Billed as a comedy/drama I didn’t really find much to laugh about in this German film. Whether this was down to the drama overshadowing any comedy or simply because the comedy referenced German events that I didn’t get I’m not sure.
The film is set in East Germany in 1989, shortly before the fall of the Berlin Wall, and centers around single mother Christiane (Katrin Sass) and her two children Alex (Daniel Brühl) and Ariane (Maria Simon). Raising the two children alone after her husband defects to West Germany Christiane is passionate Socialist who, after witnessing Alex being arrested for participating in a protest march, suffers a heart attack and falls into a coma for 8 months. During this period East Germany undergoes radical changes with the fall of the Berlin Wall and the influx of western culture into the previously insular country. After Christiane awakes from her coma the doctors inform Alex that any sort of shock may lead to another heart attack and, feeling that these changes may be detrimental to his mothers health, Alex resolves to keep this from her.
Alex moves his mother back home and, with the help of his family, neighbours, and friends, they pretend that nothing has changed within the 4 walls of their flat whilst outside East Germany begins to welcome western ideals and businesses – Ariane gets a job working at Burger King and becomes involved with a West German whilst Alex gets a job installing satellite tv. At home the family dress in typically East German clothing and, with the help of his friend Denis, Alex puts together false news stories and television shows in order to keep the illusion alive whilst hunting for East German goods that are proving increasingly difficult to find.
Ultimately the story is one of a boy who loves his mother and will do anything to protect her and is loosely based on the last few years of Lenin’s life where it was deemed that over-excitement might cause him health problems so he was kept in a controlled environment whilst Stalin had special newspapers printed for him editing any news about the political struggles of the time.
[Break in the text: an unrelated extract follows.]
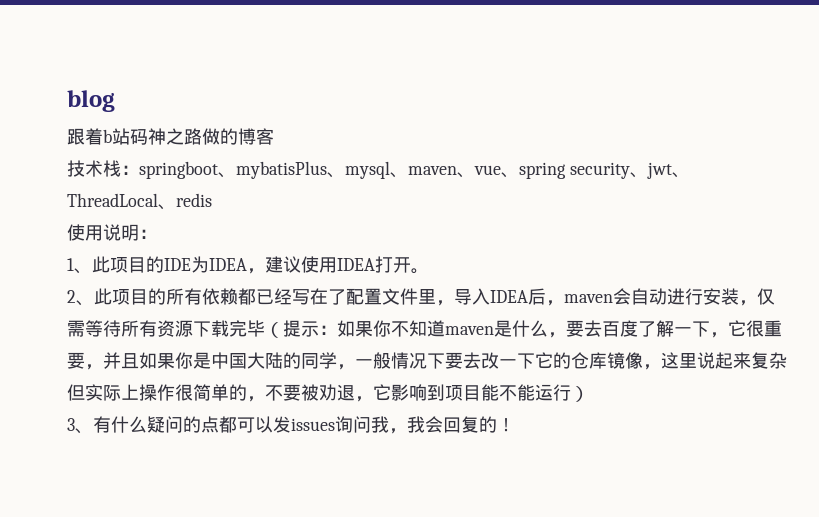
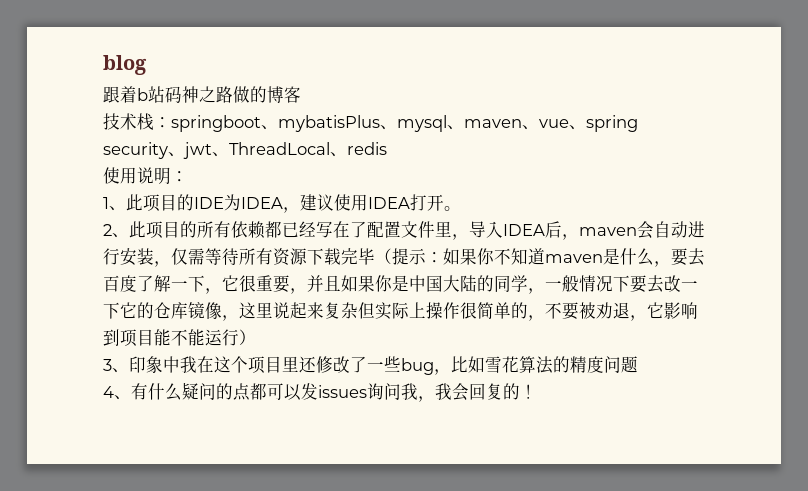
(93, 431) none -> [129,356,638,375] [103,386,131,400] 印象中我在这个项目里还修改了一些bug，比如雪花算法的精度问题 // 4、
The film touches on the unification of Germany without going in to much detail of the experiences of the East German people which is a shame as some of the films most poignant scenes involve this especially when Alex goes grocery shopping only to discover that the shelves are bare, later to be replaced by western versions of the same foods forcing Alex to decant the contents into East German packaging in order to maintain the charade. The film itself is beautifully shot, written, and acted and ultimately deserving of the many awards it won.